- [ACTIVITY LIST]
**A)** Answer these from the court passage:
(i) Who drove the Hilux utility away?
(ii) What time did the digital clock on the dashboard show?
(iii) Where in the vehicle was JW?
**B)** Output the court passage, starting at "She said in" and ending at "assaulted from behind.".
**C)** Write the next part of the court passage, picking up after its last sentence.

She was forced into the Hilux utility which was then driven off by Mitchell Woodhead. Leonard Talbott was next to Woodhead, and the prisoner was next to the passenger door. The complainant was seated on the prisoner's lap. JW was in the tray of the utility. The shot gun was placed on the dashboard of the vehicle in front of her by the prisoner.
She said in evidence that she saw on the dashboard a digital clock which showed the time as 11.06. The vehicle was driven a couple of kilometres from Atkin's house and stopped on the side of the road. The complainant was forced out of the car, told to drop her pyjama pants and underpants, that was the clothing that she had changed into to go to bed before these men arrived. She refused, and one of the men pulled them down. She was then forced to fellate the prisoner, who was seated side-on in the driver's seat. This was the basis of the first sexual intercourse count, count 4.
While she was doing this she was being penetrated from behind both vaginally and anally, although she was unable to say by whom. Another man took the accused's place and she was forced to fellate him while again she was being assaulted from behind.

Items from a collection:
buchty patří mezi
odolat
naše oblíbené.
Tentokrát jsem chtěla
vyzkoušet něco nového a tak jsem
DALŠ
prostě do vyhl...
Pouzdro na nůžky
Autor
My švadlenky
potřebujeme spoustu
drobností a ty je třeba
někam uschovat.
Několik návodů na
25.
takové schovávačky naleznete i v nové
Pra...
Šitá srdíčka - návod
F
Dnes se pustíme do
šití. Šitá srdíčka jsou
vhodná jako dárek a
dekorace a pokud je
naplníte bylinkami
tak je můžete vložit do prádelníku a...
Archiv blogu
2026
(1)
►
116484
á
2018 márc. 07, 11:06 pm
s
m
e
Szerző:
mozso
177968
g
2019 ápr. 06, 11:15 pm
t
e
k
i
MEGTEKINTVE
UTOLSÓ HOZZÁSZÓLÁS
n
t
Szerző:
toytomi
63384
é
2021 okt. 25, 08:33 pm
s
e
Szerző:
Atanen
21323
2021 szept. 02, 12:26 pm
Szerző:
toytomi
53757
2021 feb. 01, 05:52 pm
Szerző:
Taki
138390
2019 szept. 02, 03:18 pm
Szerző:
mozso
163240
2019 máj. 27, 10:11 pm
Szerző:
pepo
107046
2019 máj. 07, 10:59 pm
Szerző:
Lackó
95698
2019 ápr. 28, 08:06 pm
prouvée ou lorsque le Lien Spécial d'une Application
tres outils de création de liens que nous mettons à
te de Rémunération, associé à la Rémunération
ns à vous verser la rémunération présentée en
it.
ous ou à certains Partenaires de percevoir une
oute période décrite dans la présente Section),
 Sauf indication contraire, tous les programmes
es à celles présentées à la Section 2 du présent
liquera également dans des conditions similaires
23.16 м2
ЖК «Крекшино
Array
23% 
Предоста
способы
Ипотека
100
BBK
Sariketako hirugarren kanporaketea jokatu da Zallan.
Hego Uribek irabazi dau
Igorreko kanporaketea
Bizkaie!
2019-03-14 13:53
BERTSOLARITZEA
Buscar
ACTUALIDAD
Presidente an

- [TASK RESULTS]
**A)**
(i) Mitchell Woodhead
(ii) 11.06
(iii) In the tray of the utility

**B)**
She said in evidence that she saw on the dashboard a digital clock which showed the time as 11.06. The vehicle was driven a couple of kilometres from Atkin's house and stopped on the side of the road. The complainant was forced out of the car, told to drop her pyjama pants and underpants, that was the clothing that she had changed into to go to bed before these men arrived. She refused, and one of the men pulled them down. She was then forced to fellate the prisoner, who was seated side-on in the driver's seat. This was the basis of the first sexual intercourse count, count 4.
While she was doing this she was being penetrated from behind both vaginally and anally, although she was unable to say by whom. Another man took the accused's place and she was forced to fellate him while again she was being assaulted from behind.

**C)**
Another vehicle approached. The complainant was forced back into the motor vehicle which was then driven away down other roads until finally it was driven into a paddock and stopped some 300 metres from the road. Again she was forced from the car, her clothes were forcibly removed, and she again was forced to fellate the prisoner while he sat side on in the passenger seat. This is the basis for count 5.
At some stage she stopped and asked if she could be taken back to Baan Baa. Mitchell Woodhead then held a knife to her throat and told her she had three more to go. She was forced to perform fellatio on each of the other three men. Those are the acts relied upon for counts 7, 8 and 9, the accused being a participant in the joint criminal enterprise.
During the whole of this time she was crying and asking them not to hurt her and take her back to the children. She was told by the prisoner to climb on to the tray of the utility, and while she was sitting on the tray he forcibly had vaginal intercourse with her. This formed the basis of count 6.
She was then subjected to repeated sexual assaults by the men, in which her arms were held and her mouth and vagina concurrently penetrated. A final contemptible act was committed upon her whilst she was sitting on the tray when JW urinated over her, and in coarse language the prisoner abused JW for his action because they would then not be able to engage in further sexual activity.
The complainant's clothes were then thrown at her, she dressed, and was forced back into the utility which was driven out of the paddock. She was seated on the accused's lap and as the car was driven along the road towards Baan Baa she was forced to fellate the driver Mitchell Woodhead, and then Leonard Talbot, who was seated in the middle.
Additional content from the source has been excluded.